Не тот случай и в «Журеке» Ришарда Брыльски, где кинокамера так же погружается в жизнь уборщицы, вдовы неизвестно почему покончившего с собой железнодорожного служащего и ее 15-летней недоразвитой дочери-эпилептички. Дочку кто-то обрюхатил, но кто именно – она то ли не знает, то ли не признается. На могиле мужа мать поклялась найти виновника, чтобы у ребенка был отец, и все действие картины составляют поиски, по ходу которых девчонка указывает то на одного, то на другого. Можно было снять это как комедию (кандидаты стоят друг друга), но снято в жанре вязкой бытовой драмы. И этот подробно-неспешный показ постепенно достигает своей цели – к персонажам привыкаешь и начинаешь им сопереживать гораздо сильнее, чем героям наших брутальных боевиков или глянцевых комедий. К сожалению, Брыльски заканчивает свою картину так же, как чета Краузе свою – один из окрестных мужиков, женатый, но бездетный, берет на себя чужой грех и усыновляет младенца. Зрители вытирают слезы, облегченно вздыхают, и, едва в зале зажигается свет, впечатление от картины испаряется как утренний сон.
Для национального кинематографа увязание в быту так же опасно, как и отрыв от него. Но стилистическая палитра польского кино не ограничивается бытовыми драмами. В основе «Инферно» Мачея Пепжицы лежит реальный случай – на выпускном вечере две подруги убили третью, но режиссер пытается доискаться до причин происшедшего при помощи арсенала современных приемов, резко отличающих его картину от двух рассмотренных выше. Результат неоднозначен – «Инферно» выигрывает в зрелищности, однако не позволяет зрителю проникнуть в души трех одноклассниц и понять глубинные мотивы их поведения.

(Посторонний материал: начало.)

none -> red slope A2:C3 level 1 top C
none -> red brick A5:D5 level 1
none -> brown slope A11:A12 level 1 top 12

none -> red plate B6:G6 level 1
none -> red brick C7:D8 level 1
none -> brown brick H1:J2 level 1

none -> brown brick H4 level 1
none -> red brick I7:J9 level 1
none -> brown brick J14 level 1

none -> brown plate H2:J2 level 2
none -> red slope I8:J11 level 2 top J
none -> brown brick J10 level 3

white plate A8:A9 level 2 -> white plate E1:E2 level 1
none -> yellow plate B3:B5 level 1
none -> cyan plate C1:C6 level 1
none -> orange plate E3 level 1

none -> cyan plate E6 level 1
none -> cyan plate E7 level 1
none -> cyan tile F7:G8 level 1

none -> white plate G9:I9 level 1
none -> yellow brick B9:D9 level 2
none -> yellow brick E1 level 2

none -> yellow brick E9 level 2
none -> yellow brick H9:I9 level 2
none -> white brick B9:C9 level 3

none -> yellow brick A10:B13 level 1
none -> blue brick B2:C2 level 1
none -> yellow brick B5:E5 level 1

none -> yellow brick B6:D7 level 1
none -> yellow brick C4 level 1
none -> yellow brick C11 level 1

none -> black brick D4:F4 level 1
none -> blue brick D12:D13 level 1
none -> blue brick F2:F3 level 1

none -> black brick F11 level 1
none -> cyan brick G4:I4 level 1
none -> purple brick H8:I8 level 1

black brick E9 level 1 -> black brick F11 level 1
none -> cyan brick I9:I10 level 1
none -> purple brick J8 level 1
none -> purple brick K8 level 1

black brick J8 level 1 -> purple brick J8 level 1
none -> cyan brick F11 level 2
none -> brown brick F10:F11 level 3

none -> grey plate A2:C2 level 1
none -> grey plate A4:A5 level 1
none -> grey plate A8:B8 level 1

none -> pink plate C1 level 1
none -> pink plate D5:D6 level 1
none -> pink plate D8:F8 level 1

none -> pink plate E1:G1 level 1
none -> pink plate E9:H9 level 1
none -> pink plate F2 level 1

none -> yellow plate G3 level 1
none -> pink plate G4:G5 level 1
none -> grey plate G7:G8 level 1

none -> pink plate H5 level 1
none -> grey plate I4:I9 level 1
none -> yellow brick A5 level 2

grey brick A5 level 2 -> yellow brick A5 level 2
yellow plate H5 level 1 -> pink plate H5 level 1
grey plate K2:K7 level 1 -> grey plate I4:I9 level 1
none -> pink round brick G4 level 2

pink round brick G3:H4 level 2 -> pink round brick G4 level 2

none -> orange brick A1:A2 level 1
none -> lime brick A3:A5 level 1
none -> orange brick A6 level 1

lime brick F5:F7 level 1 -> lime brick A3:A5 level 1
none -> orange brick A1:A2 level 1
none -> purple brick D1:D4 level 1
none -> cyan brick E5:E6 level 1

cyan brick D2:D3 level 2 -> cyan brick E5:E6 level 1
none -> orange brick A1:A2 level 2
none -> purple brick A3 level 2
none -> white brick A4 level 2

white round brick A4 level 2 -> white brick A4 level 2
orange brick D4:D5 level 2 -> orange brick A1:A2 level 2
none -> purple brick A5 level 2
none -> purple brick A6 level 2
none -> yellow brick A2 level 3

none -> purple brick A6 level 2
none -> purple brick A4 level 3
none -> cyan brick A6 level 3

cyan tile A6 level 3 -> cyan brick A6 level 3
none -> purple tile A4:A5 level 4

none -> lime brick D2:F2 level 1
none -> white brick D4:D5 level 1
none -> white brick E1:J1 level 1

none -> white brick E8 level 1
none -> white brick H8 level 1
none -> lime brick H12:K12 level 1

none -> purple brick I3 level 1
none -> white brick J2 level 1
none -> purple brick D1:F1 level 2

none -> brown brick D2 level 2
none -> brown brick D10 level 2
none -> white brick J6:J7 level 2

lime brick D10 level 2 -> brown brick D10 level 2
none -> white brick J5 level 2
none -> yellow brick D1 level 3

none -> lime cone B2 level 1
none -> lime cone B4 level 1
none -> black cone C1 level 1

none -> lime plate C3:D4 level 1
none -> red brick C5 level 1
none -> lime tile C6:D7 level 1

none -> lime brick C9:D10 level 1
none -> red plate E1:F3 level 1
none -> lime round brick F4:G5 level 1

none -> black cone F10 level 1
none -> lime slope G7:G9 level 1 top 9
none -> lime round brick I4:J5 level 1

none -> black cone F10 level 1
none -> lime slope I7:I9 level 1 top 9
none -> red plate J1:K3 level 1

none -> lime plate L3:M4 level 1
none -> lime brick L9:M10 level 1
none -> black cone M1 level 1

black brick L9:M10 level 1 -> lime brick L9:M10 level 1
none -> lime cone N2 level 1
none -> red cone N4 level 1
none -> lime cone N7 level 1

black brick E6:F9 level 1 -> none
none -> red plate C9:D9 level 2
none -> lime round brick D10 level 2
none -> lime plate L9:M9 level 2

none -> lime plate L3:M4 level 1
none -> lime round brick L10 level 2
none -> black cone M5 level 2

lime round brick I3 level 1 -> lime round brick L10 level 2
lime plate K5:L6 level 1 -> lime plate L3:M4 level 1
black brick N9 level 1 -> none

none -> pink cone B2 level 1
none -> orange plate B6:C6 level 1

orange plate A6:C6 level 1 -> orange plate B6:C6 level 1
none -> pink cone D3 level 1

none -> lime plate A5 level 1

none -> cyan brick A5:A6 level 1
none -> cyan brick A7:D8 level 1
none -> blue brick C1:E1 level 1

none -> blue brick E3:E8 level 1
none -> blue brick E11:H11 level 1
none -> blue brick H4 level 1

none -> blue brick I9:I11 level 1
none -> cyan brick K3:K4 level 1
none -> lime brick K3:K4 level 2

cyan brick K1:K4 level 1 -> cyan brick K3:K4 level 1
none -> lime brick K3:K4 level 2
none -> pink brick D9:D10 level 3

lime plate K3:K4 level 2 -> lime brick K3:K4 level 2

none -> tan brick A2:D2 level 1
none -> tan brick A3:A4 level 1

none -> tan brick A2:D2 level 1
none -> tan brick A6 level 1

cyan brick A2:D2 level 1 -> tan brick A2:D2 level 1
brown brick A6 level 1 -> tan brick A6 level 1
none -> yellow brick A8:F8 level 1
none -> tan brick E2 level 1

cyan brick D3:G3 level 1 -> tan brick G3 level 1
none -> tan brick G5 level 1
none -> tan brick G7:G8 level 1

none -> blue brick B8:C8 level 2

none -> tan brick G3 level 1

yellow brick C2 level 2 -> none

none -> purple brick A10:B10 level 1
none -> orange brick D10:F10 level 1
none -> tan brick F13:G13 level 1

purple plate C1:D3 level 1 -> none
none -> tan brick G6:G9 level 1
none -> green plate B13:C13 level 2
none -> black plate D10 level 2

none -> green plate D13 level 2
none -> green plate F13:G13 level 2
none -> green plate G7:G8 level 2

Наиболее безупречно решает задачу совмещения глубины и динамичности, пожалуй, Марек Котерски в «Дне психа» с Мареком Кондратом в главной роли. Это уморительная черная комедия про разведенного преподавателя литературы лет пятидесяти, страдающего мизантропией, цифроманией и простатитом. Он постоянно попадает в нелепое и унизительное положение и так костерит соотечественников, как не посмел бы ни один персонаж российского кино. Все проблемы современного городского жителя достигают в фильме такой концентрации и представлены столь неразрешимыми, что единственным выходом для зрителя (но не для героя) становится смеховая разрядка – и такого хохота, когда смеялись все – стар и млад, мужчины и женщины, блондины и брюнеты, больные и здоровые – не приходилось слышать уже давно.